By now everyone knows that the English Premier League has signed a blockbuster deal for broadcasting rights in the United Kingdom. The pact with Sky and BT will bring the 20 lucky clubs about £1.7 billion annually for three years starting after next season. It’s a huge sum – more than any other league earns – and an increase of more than 70 percent over the last three-year package. It’s also a windfall, since the clubs don’t have to change their operations or incur additional costs in order to get it. So where will all that money go, and how will it affect the game?
I can think of several uses for the cash, some more probable than others. Clubs could move it around to offer fans lower ticket prices. They could also invest in their infrastructure. The owners could extract the money as profits or allow it to pile up unused inside the club. Or they could share it with their employees, including the players, via wages and perks. Some of the money could also be used to pay transfer fees to other leagues, too.
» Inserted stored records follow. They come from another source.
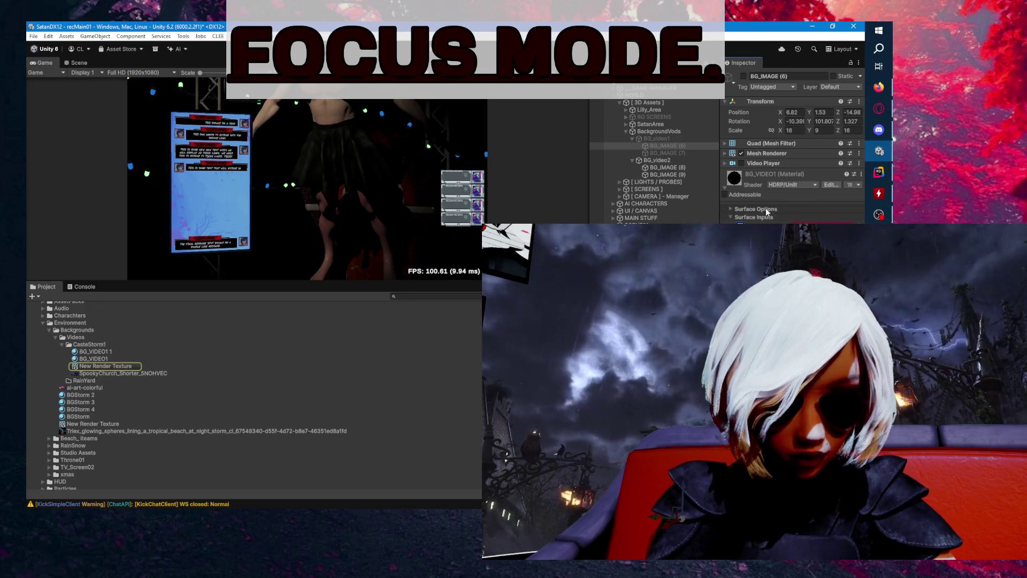
{"action": "left_click", "coordinate": [762, 175]}
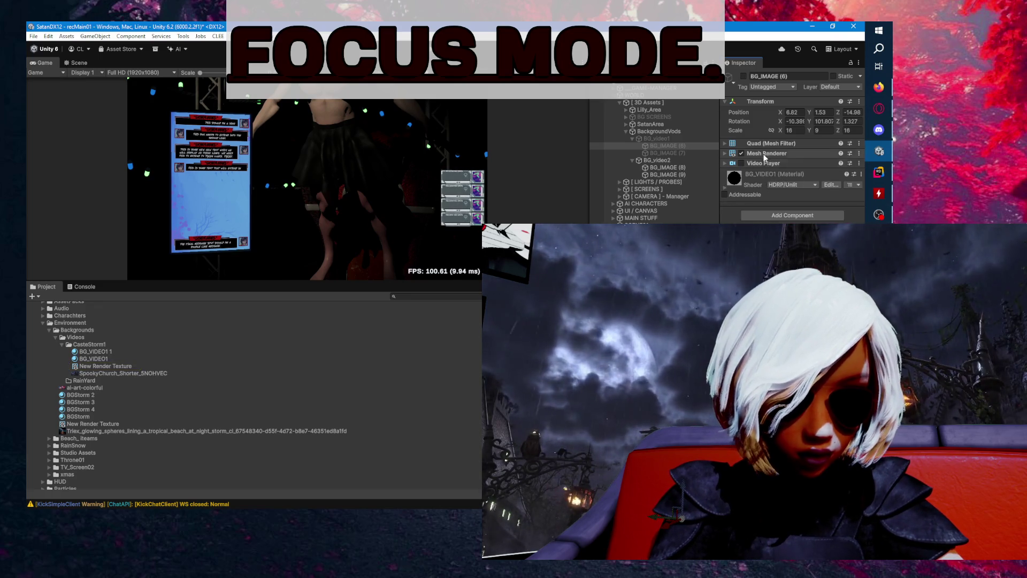
{"action": "left_click", "coordinate": [765, 143]}
{"action": "left_click", "coordinate": [765, 145]}
{"action": "left_click", "coordinate": [766, 153]}
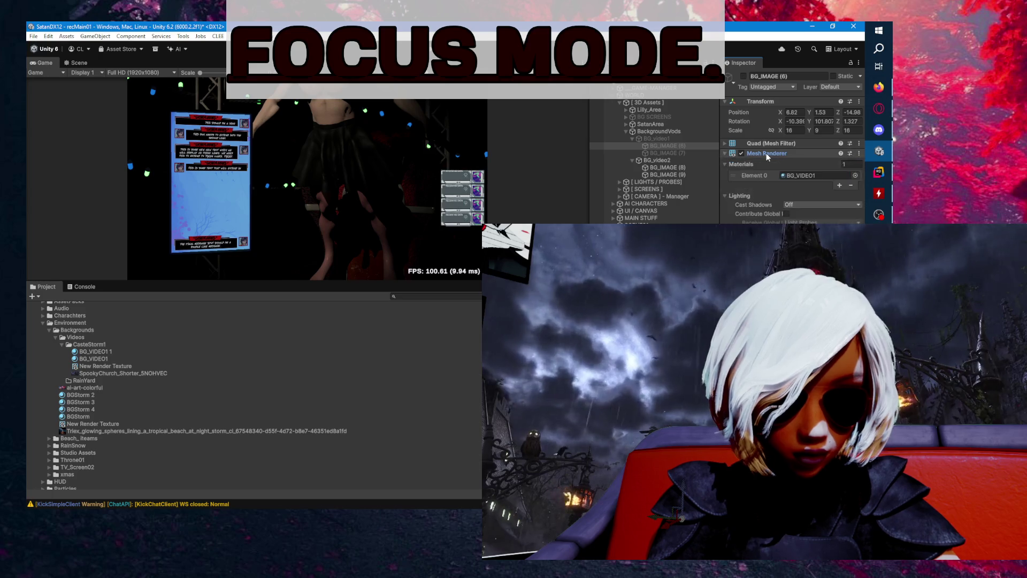
{"action": "left_click", "coordinate": [801, 174]}
- Check materials on BG_IMAGE (7), (8) and (9), select BG_video2, and collapse BG_video1
{"action": "left_click", "coordinate": [698, 153]}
Two concepts frequently cited in game theory – the arms race and multiparty bargaining – can narrow down the options. Clubs are in a perpetual arms race against each other, always trying to put better players on the field in order to win more matches and maintain their places in the Premier League and other competitions. A club that decides not to pay its players more after the new broadcasting deal starts will ultimately find itself dropping down the table. The exact amounts a club pays to its players will depend in part on bargaining power. The top players have a lot of it; there’s obviously only one Lionel Messi, yet there aren’t too many David Silvas or John Terrys available either. So these players – and the clubs that hold their contracts – are poised to grab a share of the windfall through wages and transfer fees.
For players outside of England, the prospect of coming to the Premier League will be more lucrative than ever. It’s likely that the overall quality of Premier League players will increase with the arrival of more international stars. If there were any doubt about this, consider that Sebastian Giovinco may be the highest-paid Italian player in the world. An influx of foreign talent could even stave off what may otherwise have been a damaging drop in England’s UEFA coefficient, which determines how many places its clubs have in European competitions.
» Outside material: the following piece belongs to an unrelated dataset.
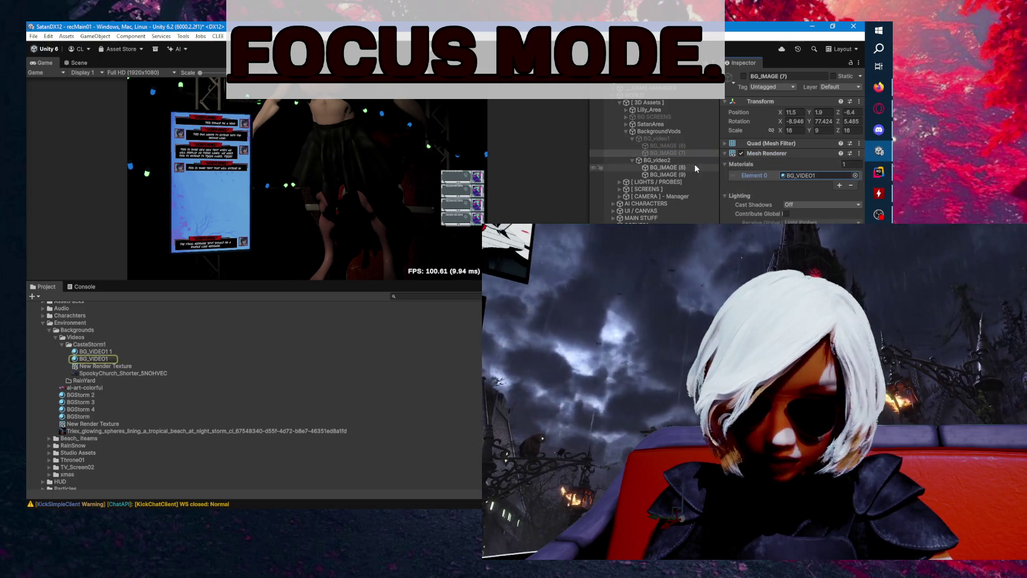
{"action": "left_click", "coordinate": [691, 168]}
{"action": "left_click", "coordinate": [798, 178]}
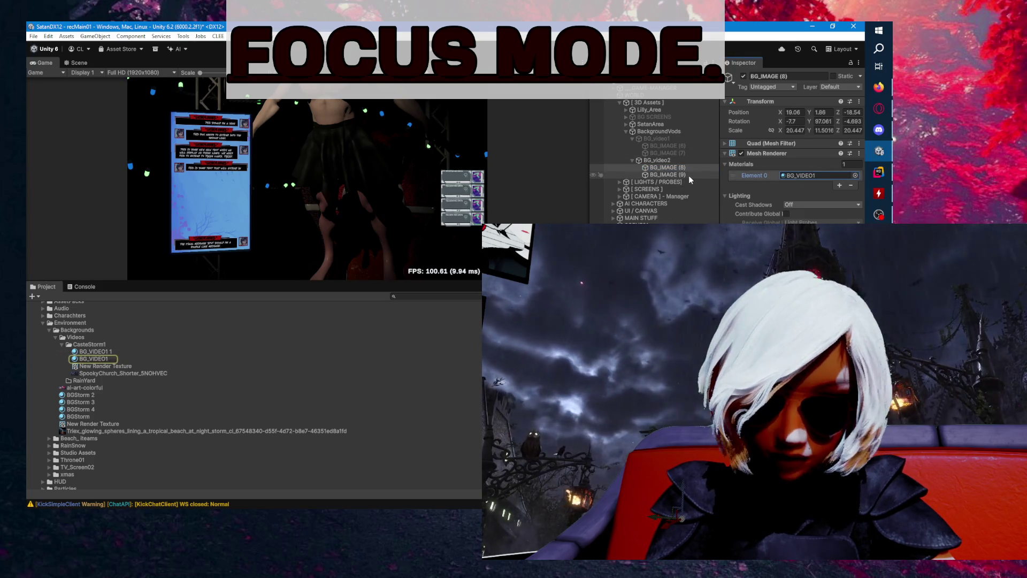
{"action": "left_click", "coordinate": [689, 175]}
{"action": "left_click", "coordinate": [791, 176]}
Of course, the arrival of top foreign footballers will be bad news for their British counterparts. It’s fair to assume that almost all of the best British players already play in the Premier League, since so few of them ever go abroad. And there’s some anecdotal evidence that they command a premium among Premier League clubs, though the data might not always agree. Regardless, British players’ value will be lower relative to that of the incoming stars from overseas. The locals will have a harder time getting minutes, for good reason. The same thing may well happen to British managers.
If this shift encourages more British players and managers to leave the country, it may even help their national teams – all four of them – to improve. Common criticisms of British players and managers are that their tactics are outdated and they know only one way to play, leaving them at a loss when faced with different styles. Experience on the continent could enhance their flexibility.
A final change to watch for will be the effect on promotion and relegation. Clubs that leave the Premier League will receive “parachute” payments for three years to cushion the drop, but clubs that join the top division won’t receive extra money for years in advance (except for the minor “solidarity” payments agreed after the new broadcasting deal). This disjoint means that, in a few years, promoted clubs will face a much wider gap in quality than they currently do. Moreover, if a non-promoted club happens to get relegated, it will have a better chance of coming straight back up. The result will be more entrenchment and less variety of clubs in the Premier League.
Indeed, the Premier League could begin to look a bit more like the Champions League: more talent, and the same clubs appearing year after year. Wealthy English clubs may take home more European trophies, too, unless other leagues’ television packages manage to catch up. And all of this will ensure that the next blockbuster deal is bigger still.